Executive-education investment. André Esteves, co-founder and CEO of BTG Pactual, the largest investment bank in Latin America, based in Brazil, has made a gift (of undisclosed size) to Harvard Business School to support the renovation of Baker Hall, an executive-education residence. The project is part of an extensive renovation and expansion of HBS’s executive-education facilities, including construction of the new Tata Hall and replacement of Kresge Hall (see http://harvardmag.com/chao-13). Esteves is a member of the school’s Latin America Advisory Board.

Quiz championships stripped. National Academic Quiz Tournaments, LLC, announced in March that a review of its computers revealed that Andrew Watkins ’11 had accessed 2009, 2010, and 2011 pages with quiz questions before tournaments. Although the organization said it had not found evidence that the access was taken advantage of “in game situations,” the access violated “expectations of fair play.” It thus vacated four Harvard national championships from competitions during those years; Watkins was a team member.

Library leader leaves. Mary Lee Kennedy, since 2011 the senior associate provost for the Harvard Library—responsible for steering the University’s libraries toward a consolidated governance structure and shared back-office services—is departing in mid May to become chief library officer of the New York Public Library.

Sustainable investor.
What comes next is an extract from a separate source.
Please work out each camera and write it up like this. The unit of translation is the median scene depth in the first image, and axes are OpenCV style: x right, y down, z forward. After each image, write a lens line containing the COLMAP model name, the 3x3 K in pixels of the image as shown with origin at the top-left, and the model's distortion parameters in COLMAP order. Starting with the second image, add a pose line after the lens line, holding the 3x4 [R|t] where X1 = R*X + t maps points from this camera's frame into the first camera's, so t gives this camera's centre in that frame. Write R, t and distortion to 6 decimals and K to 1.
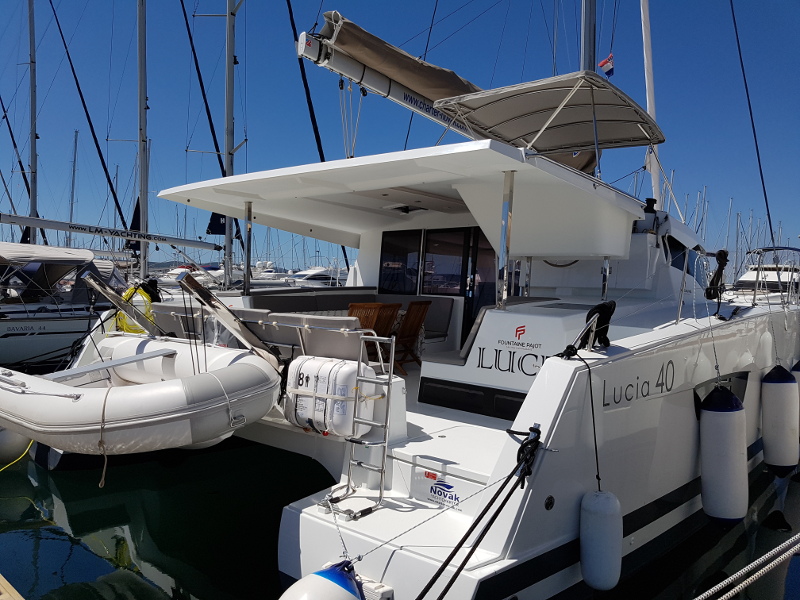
lens RADIAL K [[599.3, 0, 400.0], [0, 599.3, 300.0], [0, 0, 1]] dist [0.056083, -0.001064]
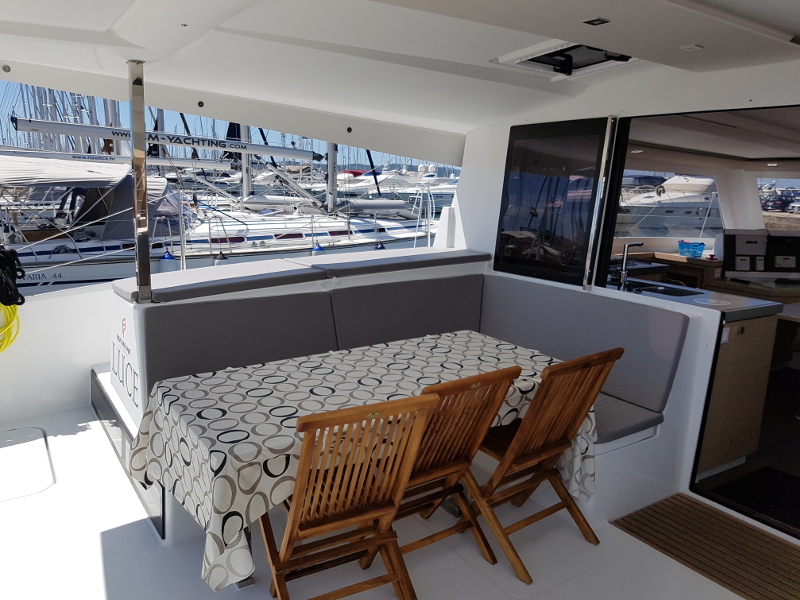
lens RADIAL K [[599.3, 0, 400.0], [0, 599.3, 300.0], [0, 0, 1]] dist [0.056083, -0.001064]
pose [[0.960012, 0.049135, -0.275613, 0.020152], [-0.003859, 0.986707, 0.162463, -0.058415], [0.279932, -0.154903, 0.947440, 0.521126]]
Harvard Management Company plans to hire a vice president for sustainable investing, who will research and understand “ESG (environmental, social, and governance) issues related to the Harvard endowment portfolio,” according to the job notice, and serve as the expert on “new issues of interest emerging on our campus and others, including social-impact investing.” Harvard recently agreed to create a social-choice fund (see http://harvardmag.com/fuel-13), and students concerned about climate change have advocated divesting investments in fossil-fuel companies.
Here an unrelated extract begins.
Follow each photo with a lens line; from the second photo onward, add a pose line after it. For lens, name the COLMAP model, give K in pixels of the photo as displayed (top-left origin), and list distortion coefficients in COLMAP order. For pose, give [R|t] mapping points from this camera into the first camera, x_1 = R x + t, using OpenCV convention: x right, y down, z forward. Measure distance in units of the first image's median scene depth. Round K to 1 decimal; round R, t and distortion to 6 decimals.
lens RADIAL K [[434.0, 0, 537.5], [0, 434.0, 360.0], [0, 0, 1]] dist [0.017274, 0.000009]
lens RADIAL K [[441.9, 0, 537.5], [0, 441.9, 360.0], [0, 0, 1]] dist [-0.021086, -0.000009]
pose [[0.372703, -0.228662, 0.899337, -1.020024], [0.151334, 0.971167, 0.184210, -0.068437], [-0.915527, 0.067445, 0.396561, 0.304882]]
Photograph Courtesy of Touchpoints

T. Berry Brazelton

Photograph by Rose Lincoln/Harvard News Office

Richard Losick

Photograph by Tony Cenicola/The New York Times

Eric Lander

Photograph by Kris Snibbe/Harvard News Office

Jeff Lichtman

Miscellany. Clinical professor of pediatrics emeritus T. Berry Brazelton has received the Citizens Medal, the nation’s second-highest civilian honor; read about his work in “Early Learning” (January-February 2012, page 27).…Cabot professor of biology Richard Losick, a leader in improving science teaching (see “The Excitement of Science,” July-August 2006, page 56), has been recognized with the Cox Prize for Excellence in Science Teaching—a delightful surprise for the honorand, who helped spur creation of the award in 2011; he will apply the proceeds, totaling $50,000, to his research.…Among the recipients of the first Breakthrough Prize in Life Sciences awards, including $3-million grants, is Eric Lander, professor of systems biology and head of the Broad Institute of Harvard and MIT, the genomics research center.…As previously announced, the Inn at Harvard is closing for conversion into undergraduate swing space as House renewal ramps up; two Harvard-owned apartment buildings on Prescott Street will also be converted to College use for the same purpose, along with units along Massachusetts Avenue already in use during the Old Quincy reconstruction.…Knowles professor of molecular and cellular biology Jeff Lichtman, a specialist in neuroscience imaging (see “Shedding Light on Life,” May-June 2008, page 40), has been named the first Santiago Ramón y Cajal professor of arts and sciences, a five-year appointment recognizing Faculty of Arts and Sciences members for innovative research. The new chair’s name recognizes a pioneering neuroscientist.…Harvard Art Museums announced that it is on schedule to open the renovated Fogg complex, at 32 Quincy Street, in the fall of 2014. To prepare for reinstallation, the Sackler Museum galleries, which have been used to display part of the collections during construction, will close after this June 1. In the interval, virtual access to the museums’ collections is available at www.harvardartmuseums.org/art.